Allocating E-Rate funding to reimburse the cost of lending Wi-Fi hotspots to unconnected students—and clarifying that schools and libraries can share their Wi-Fi networks with their communities without risking the loss of E-rate funding, as the Schools, Health, & Libraries Broadband Coalition has urged the FCC to do—would advance the universal service goals of both the USF and E-Rate programs, respectively. The FCC has issued clarification that the community can use E-Rate networks while on campuses or school and library properties without the institutions losing funding, but this would still require students to venture out to these places—that are closed—to access the internet required for their education. The FCC should ensure that these networks can be leveraged to extend E-Rate connectivity directly to students that are self-isolating or sheltering in place engaging in remote learning off-campus as well. Schools and libraries nationwide have high-speed fiber networks thanks to E-Rate that they could spread to their communities with Wi-Fi hotspots and other methods, and the FCC should allow them to do so during the COVID-19 crisis.
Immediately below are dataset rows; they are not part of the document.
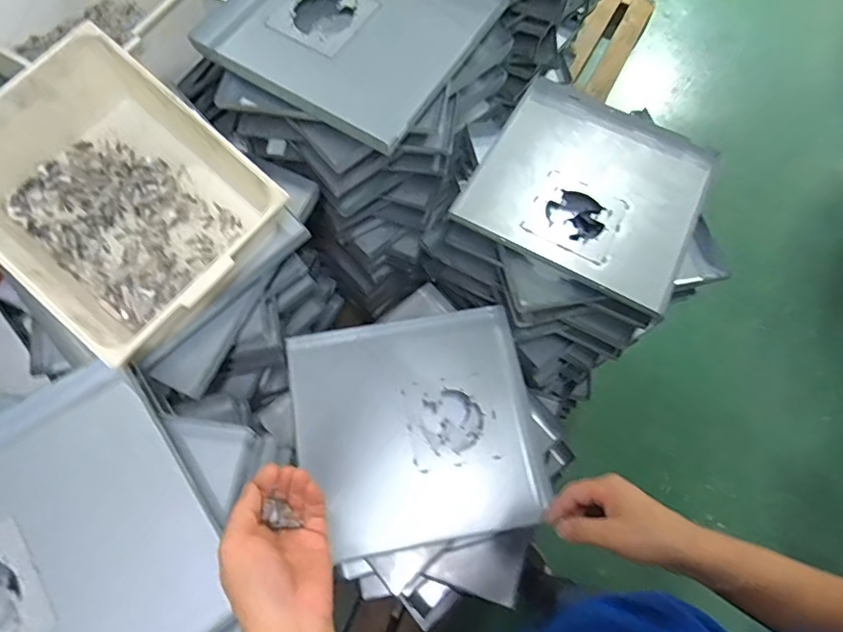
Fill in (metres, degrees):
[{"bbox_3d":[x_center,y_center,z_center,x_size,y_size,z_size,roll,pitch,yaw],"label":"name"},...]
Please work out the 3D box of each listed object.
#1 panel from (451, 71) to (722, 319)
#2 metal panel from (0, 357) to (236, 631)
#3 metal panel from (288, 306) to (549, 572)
[{"bbox_3d":[0.274,-0.208,0.846,0.340,0.045,0.364,27,70,10],"label":"panel"},{"bbox_3d":[-0.409,0.258,0.549,0.350,0.053,0.338,-35,73,-14],"label":"metal panel"},{"bbox_3d":[-0.009,0.162,0.795,0.335,0.031,0.324,-9,75,-7],"label":"metal panel"}]

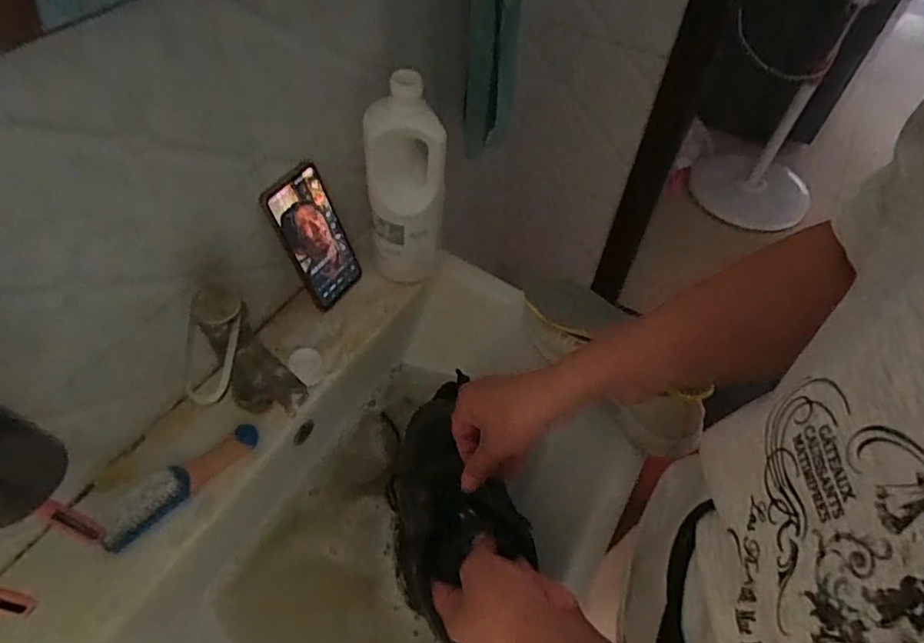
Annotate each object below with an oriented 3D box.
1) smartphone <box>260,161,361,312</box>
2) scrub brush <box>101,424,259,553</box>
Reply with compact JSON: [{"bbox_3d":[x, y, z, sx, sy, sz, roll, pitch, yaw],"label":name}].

If not, Congress should clarify that schools and libraries are able to do so.

As millions of students are left at a disadvantage for an indefinite period of time in their education, the FCC should take action and allocate USF funding for schools to loan Wi-Fi hotspots to students lacking home broadband. As Congress seeks solutions to assisting Americans amid this tumultuous time, legislators should appropriate additional funds that the FCC can target to minimize the home connectivity crunch while prioritizing families afflicted by the homework gap.

FCC Chairman Ajit Pai has worked to ensure commitments from telecommunications providers such as the removal of data caps to assist as more families are forced to stay home in this public health crisis, and has removed E-Rate gift rules that restricted what schools and libraries can accept during the pandemic. Pai’s moves marked a crucial and important first step. However, an important next step will be ensuring that the households that do not already have access to broadband get the assistance they need—and the students that cannot fully participate or complete classwork while their schools are closed are granted the access they require.
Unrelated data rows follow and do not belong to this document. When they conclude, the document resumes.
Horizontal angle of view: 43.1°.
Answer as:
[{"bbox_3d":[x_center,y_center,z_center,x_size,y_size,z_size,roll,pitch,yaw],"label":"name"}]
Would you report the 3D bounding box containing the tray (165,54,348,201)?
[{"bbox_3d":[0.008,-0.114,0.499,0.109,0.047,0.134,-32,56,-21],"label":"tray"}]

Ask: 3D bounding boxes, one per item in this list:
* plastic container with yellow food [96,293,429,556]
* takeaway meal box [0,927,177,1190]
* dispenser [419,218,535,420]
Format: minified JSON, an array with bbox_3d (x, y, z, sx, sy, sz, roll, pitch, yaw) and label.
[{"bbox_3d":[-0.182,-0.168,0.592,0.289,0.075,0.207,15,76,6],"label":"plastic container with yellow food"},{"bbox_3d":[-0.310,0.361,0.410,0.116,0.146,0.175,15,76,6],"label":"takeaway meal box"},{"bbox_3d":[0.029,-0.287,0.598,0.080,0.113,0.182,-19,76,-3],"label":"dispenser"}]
The FCC has acted swiftly in the past to dedicate USF programs to address an emergency—in 2005, the agency deployed four programs under the USF to allocate $211 million to help consumers, schools, libraries, healthcare providers, and telecommunications providers following Hurricane Katrina. The Commission must do so again, especially since nobody knows how long school closures will last. Students of every age—from elementary school to high schoolers preparing to apply to or attend colleges—cannot afford to miss large chunks of a semester of education. The E-Rate program has been a success in improving broadband access to schools and libraries since the FCC modernized the program in 2014. It is imperative that policymakers make sure that the funds from the program go to students who need the help right now.